*** Document segment ***

An alternative or supplementary method is to pulse the power applied to the antenna 1. This generates temporary induced magnetic fields from the antenna 1, which arise and then disappear according to the pulse rate of the applied power. These temporary induced magnetic fields interact only weakly with the "permanent" magnetic fields from the closed field magnetron system, again avoiding destruction of the overall closed magnetron field arrangement, or at worst causing only temporary loss of electron confinement during which relatively few electrons are lost from the system. This method may be employed with any of a variety of antenna designs and locations with respect to the magnetron housing. However, it is preferred to combine the use of a pulsed antenna power supply with an antenna arrangement which itself minimises interference between the antenna and magnetron fields.

For the purposes of the present invention, the closed field magnetron system may employ any or all of the variations disclosed in US-A-5556519, and may incorporate further variations and improvements thereon. By way of example: The system may employ two or more magnetrons; the overall system geometry may be circular in plan or may be of any other suitable shape. The ionising gas may be argon or any other suitable gas or mixture of gases, either inert or reactive, and may contain atoms or particles of species intended to form part of the coating applied by the system. The material to be sputtered from the magnetrons may be conducting, semi-conducting or insulating. For conducting materials, the power supply to the magnetrons may be from a constant or pulsed DC or AC source. For semi-conducting or insulating materials, the power supply to the magnetrons is preferably from a pulsed DC source or from an AC source in order to provide more efficient sputtering from the magnetron targets. Where pulsed power supplies are used, the pulsed signal may be symmetric or asymmetric, and the pulsed signal may be bipolar or unipolar. The system may also include a pumping port to control the pressure of the ionising gas (es) in the system.

Improvements and modifications may be incorporated without departing from the scope of the invention.

Claims

Claims

1. A magnetron sputter ion plating system of the type in which two or more magnetrons are arranged to provide a closed magnetic field, in combination with an inductive coil arranged to provide an inductively coupled plasma source.

2. A system as claimed in claim 1, wherein the inductive coil is arranged so as to limit interference between magnetic fields generated by the coil and magnetic fields generated by the magnetrons, thereby limiting reduction in the electron confinement efficiency of the closed field magnetron system.

3. A system as claimed in claim 1 or claim 2, wherein the inductive coil is located outwith the volume enclosed by the magnetrons.

4. A system as claimed in claim 3, wherein the inductive coil is located on a central axis of the volume enclosed by the magnetrons.

5. A system as claimed in any preceding claim, wherein the inductive coil is located outwith a main housing enclosing the magnetrons.

6. A system as claimed in claim 5, wherein the inductive coil is located adjacent a dielectric element incorporated into said housing.

7. A system as claimed in any preceding claim, further including a first power supply for applying a time-varying voltage to said inductive coil.

8. A system as claimed in claim 7, wherein said power supply is adapted to apply a pulsed voltage to said coil .

*** End of Document segment ***
*** Material provided ***

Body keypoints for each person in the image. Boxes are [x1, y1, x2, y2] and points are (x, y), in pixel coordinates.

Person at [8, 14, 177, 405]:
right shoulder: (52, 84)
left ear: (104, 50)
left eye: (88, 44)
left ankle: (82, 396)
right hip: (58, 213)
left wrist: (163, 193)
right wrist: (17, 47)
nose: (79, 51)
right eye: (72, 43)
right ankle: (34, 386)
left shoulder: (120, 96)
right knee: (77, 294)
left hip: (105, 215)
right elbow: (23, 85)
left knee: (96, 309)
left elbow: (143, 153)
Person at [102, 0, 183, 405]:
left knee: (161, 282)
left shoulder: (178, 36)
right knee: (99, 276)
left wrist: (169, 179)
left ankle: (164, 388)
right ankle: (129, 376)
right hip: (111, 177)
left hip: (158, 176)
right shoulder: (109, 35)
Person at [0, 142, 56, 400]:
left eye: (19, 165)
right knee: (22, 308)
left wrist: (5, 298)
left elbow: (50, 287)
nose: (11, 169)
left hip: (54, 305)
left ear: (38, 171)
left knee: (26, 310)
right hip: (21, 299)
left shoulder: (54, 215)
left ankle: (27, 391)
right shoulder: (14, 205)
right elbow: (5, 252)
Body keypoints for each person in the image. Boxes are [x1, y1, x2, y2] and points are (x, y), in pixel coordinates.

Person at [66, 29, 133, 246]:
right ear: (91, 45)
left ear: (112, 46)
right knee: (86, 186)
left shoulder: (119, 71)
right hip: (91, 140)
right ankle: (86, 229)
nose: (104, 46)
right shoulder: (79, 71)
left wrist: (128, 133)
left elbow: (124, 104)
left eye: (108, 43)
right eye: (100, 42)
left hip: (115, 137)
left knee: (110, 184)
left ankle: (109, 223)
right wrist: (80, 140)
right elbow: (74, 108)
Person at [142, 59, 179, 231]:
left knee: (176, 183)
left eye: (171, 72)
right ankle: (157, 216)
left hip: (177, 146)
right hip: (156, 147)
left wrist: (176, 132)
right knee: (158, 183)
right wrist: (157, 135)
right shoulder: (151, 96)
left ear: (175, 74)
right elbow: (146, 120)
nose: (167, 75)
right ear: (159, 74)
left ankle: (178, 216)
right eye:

*** End of Material provided ***

Work instructions:
**1.** From the magnetron patent excerpt, list every claim that states where the inductive coil is located. Give each claim's number and the location it specifies.
**2.** Retype everything in the magnetron patent excerpt from "3. A system" down to "into said housing.".

Outputs by task:
**1.**
- Claim 3: outwith the volume enclosed by the magnetrons
- Claim 4: on a central axis of the volume enclosed by the magnetrons
- Claim 5: outwith a main housing enclosing the magnetrons
- Claim 6: adjacent a dielectric element incorporated into said housing

**2.**
3. A system as claimed in claim 1 or claim 2, wherein the inductive coil is located outwith the volume enclosed by the magnetrons.

4. A system as claimed in claim 3, wherein the inductive coil is located on a central axis of the volume enclosed by the magnetrons.

5. A system as claimed in any preceding claim, wherein the inductive coil is located outwith a main housing enclosing the magnetrons.

6. A system as claimed in claim 5, wherein the inductive coil is located adjacent a dielectric element incorporated into said housing.